▶ Consigne 1
Répondez aux questions suivantes à partir du texte sur le virus du court-noué.
(a) Quelle part des vignes françaises ce virus touche-t-il ?
(b) Dans quel institut de Strasbourg Christophe Ritzenthaler est-il chercheur ?
(c) Quels animaux sont nommés comme camélidés ?
▶ Consigne 2
Pour chaque affirmation, dites si elle concorde avec le texte sur le virus du court-noué, en citant à l’identique les mots qui tranchent.
(a) Une variété de vigne naturellement résistante au virus existe déjà.
(b) La maladie peut aller jusqu’à faire mourir certaines zones du vignoble.
(c) Gérard Demangeat appartient à l’Inra de Colmar.
▶ Consigne 3
Renvoyez sans rien changer le passage du texte sur le virus du court-noué qui commence aux mots « Pour trouver une » et s’arrête après « les autres mammifères. ».

▶ Extrait du document
****
L’utilisation à grande échelle de cette innovation, qui entend répondre à un problème majeur pour les vignerons, paraît toutefois encore lointaine. Elle supposerait en effet de créer des plants de vigne transgéniques ce que la profession viticole ne voit pas forcément d’un bon oeil.
Le projet vise à trouver une solution au virus du court-noué, une affection végétale grave, présente dans la quasi-totalité des régions viticoles du monde et dans les deux tiers des vignes françaises. La maladie entraîne une baisse de rendement, un dépérissement, voire la mort de certaines zones du vignoble.
Des anticorps de camélidés plus petits
Or, il n’existe ni variété de vigne naturellement résistante à ce virus, ni traitement, « si ce n’est une mise en jachère des vignes infectées, pendant plusieurs années », explique Christophe Ritzenthaler, chercheur à l’Institut de biologie moléculaire des plantes (dépendant du Cnrs) de Strasbourg, et co-auteur de l’étude avec Gérard Demangeat, de l’Inra de Colmar.
Pour trouver une solution, les chercheurs se sont appuyés sur les particularités du système immunitaire des camélidés: certains anticorps des chameaux, dromadaires et autres lamas sont plus petits que ceux de tous les autres mammifères.
****
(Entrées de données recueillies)
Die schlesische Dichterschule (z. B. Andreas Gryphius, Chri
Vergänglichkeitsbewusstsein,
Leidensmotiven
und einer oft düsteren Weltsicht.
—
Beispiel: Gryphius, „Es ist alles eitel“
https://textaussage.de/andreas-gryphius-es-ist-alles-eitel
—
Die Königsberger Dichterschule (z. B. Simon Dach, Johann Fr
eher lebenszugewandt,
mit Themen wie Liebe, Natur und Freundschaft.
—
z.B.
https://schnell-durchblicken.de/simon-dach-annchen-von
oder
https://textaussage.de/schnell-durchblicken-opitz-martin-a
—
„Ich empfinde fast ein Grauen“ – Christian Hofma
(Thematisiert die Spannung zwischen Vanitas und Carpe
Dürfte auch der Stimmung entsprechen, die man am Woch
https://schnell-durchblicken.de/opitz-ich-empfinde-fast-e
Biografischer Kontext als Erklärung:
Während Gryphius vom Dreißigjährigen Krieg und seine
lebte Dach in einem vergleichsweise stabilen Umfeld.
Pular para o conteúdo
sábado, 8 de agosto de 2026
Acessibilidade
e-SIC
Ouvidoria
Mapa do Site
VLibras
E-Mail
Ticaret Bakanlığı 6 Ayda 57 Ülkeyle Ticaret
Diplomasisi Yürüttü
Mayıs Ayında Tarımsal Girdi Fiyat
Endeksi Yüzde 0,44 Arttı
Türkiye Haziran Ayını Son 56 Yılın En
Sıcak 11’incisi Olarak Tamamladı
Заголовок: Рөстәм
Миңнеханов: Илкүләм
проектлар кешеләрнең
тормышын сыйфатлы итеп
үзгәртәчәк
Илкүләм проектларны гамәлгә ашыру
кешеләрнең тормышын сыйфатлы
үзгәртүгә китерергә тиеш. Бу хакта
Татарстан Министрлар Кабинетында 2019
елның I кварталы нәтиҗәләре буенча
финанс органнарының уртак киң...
****
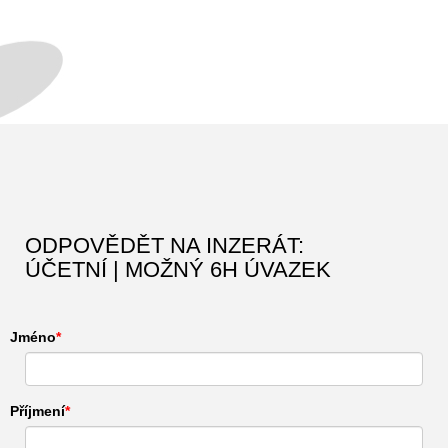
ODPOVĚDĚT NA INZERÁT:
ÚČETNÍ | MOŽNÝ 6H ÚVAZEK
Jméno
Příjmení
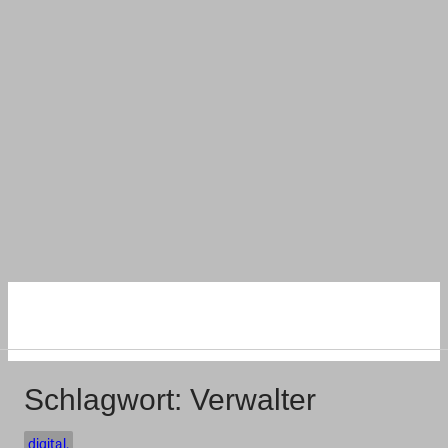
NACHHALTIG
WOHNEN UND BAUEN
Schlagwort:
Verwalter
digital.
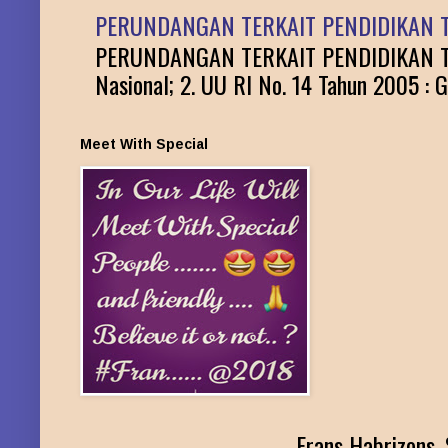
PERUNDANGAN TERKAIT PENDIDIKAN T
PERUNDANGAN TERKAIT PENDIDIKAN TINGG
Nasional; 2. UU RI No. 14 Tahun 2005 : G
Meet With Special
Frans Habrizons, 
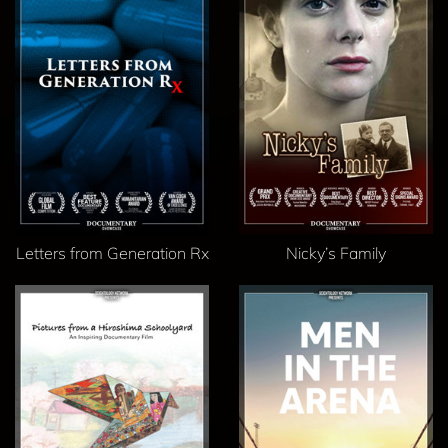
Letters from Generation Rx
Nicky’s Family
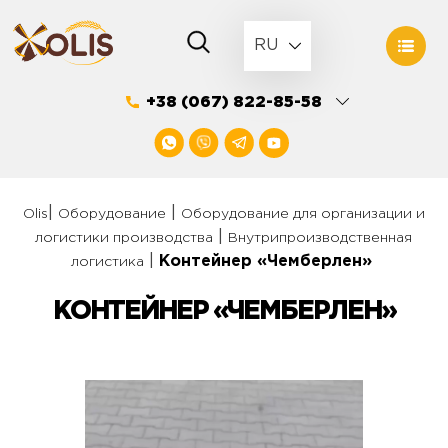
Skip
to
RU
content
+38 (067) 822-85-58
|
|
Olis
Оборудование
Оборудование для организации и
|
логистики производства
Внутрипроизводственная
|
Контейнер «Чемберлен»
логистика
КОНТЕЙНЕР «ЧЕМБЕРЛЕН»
****
▶ Réponse 1
(a) Les deux tiers des vignes françaises.
(b) L’Institut de biologie moléculaire des plantes, qui dépend du Cnrs.
(c) Les chameaux, les dromadaires et les lamas.

▶ Réponse 2
(a) Non : « il n’existe ni variété de vigne naturellement résistante à ce virus, ni traitement ».
(b) Oui : « La maladie entraîne une baisse de rendement, un dépérissement, voire la mort de certaines zones du vignoble. »
(c) Oui : « Gérard Demangeat, de l’Inra de Colmar ».

▶ Réponse 3
Pour trouver une solution, les chercheurs se sont appuyés sur les particularités du système immunitaire des camélidés: certains anticorps des chameaux, dromadaires et autres lamas sont plus petits que ceux de tous les autres mammifères.